Dejagore sits on a plain below the level of the country beyond the hills. Modest rivers run both west and southeast of the hills.
“I presume the boys are studying the engineering aspects?” I asked.
“Them and three dozen Taglians who had some skills the guys could use.”
“Any conclusions yet?”
“Like?”
“Like how high will the water get? Are we going to drown?” If that was Shadowspinner’s plan it indicated major changes in his thinking. Before, he wanted Dejagore recovered intact. This seemed a more practical and final answer to his problems, though more destructive of property-which, of course, was more valuable than any number of lives.
“They’re trying to figure that out right now.” I grunted. “I take it Spinner pulled out after Lady left.” “No,” One-Eye responded. “They hung around to swim. They don’t get to a lot of beach parties where they come from.” “Man’s not as stupid as we thought,” I mused.
“Huh?”
“He floods the plain, even if he don’t drown us he locks us up so tight he don’t have to use hardly any men to keep us under control. He can chase Lady all he wants. We can’t help her and she can’t help us. For him it’s better than getting reinforcements out of the Shadowlands. Longshadow’s soldiers couldn’t be trusted behind his back.”

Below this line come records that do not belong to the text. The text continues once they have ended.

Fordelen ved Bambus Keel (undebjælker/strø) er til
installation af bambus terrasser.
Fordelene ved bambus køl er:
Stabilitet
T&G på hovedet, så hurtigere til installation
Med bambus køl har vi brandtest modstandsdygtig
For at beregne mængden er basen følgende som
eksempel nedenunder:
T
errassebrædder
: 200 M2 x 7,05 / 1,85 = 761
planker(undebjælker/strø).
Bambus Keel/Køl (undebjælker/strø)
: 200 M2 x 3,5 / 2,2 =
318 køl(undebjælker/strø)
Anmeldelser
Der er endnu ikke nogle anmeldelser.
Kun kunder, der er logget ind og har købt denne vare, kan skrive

Thai Dei showed up. He always turned up soon after I came out, which indicated how closely we were being watched.
Thai Dei was a waste of manpower. He didn’t carry many messages. He didn’t understand any of our languages well enough to be a good spy for the Speaker. But he was always, always just a few steps away.

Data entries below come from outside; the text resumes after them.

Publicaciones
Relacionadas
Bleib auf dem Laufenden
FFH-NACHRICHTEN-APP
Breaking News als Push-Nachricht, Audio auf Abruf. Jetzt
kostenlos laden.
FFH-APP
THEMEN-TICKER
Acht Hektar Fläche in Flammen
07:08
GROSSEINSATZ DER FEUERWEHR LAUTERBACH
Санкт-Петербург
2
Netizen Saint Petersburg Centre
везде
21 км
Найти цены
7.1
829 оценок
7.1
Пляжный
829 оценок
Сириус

There would be a reason. The Speaker would do nothing without consideration. I just did not grasp his view of the world.
The longer I stared at the flood the more questions I came up with that needed answers soon. Most critical? How high would the water rise? How long would it take to do so? The rate of rise would slow down substantially as each vertical foot required more water volume because of the fall back of the hills, evaporation from the larger surface area, and absorption by more covered soil.
I told Goblin and One-Eye, “Dig up every educated man in town and give him to the brothers.” I thought about building boats and heightening towers and securing stores. I thought about our vast and wonderful warrens and the likelihood that thousands of manhours would go for naught. I thought about how we would have to prepare ourselves mentally for lots worse if we were going to survive. I thought about Ky Dam and his talk of hard times to come.
Thai Dei stepped over when nobody else was near. “Grandfather would speak with you. Soon, if possible.” His manners were impeccable. He did not call me Stone Soldier even once.
The old man must want something badly. “As you wish.” I noticed the outsider Sindhu on the battlements off toward the Western gate. I could feel him watching me. “One-Eye.”
“What?”
“You don’t need to bark. If you want to bark I’ll see if I can’t have the Shadowmaster turn you into a dog.”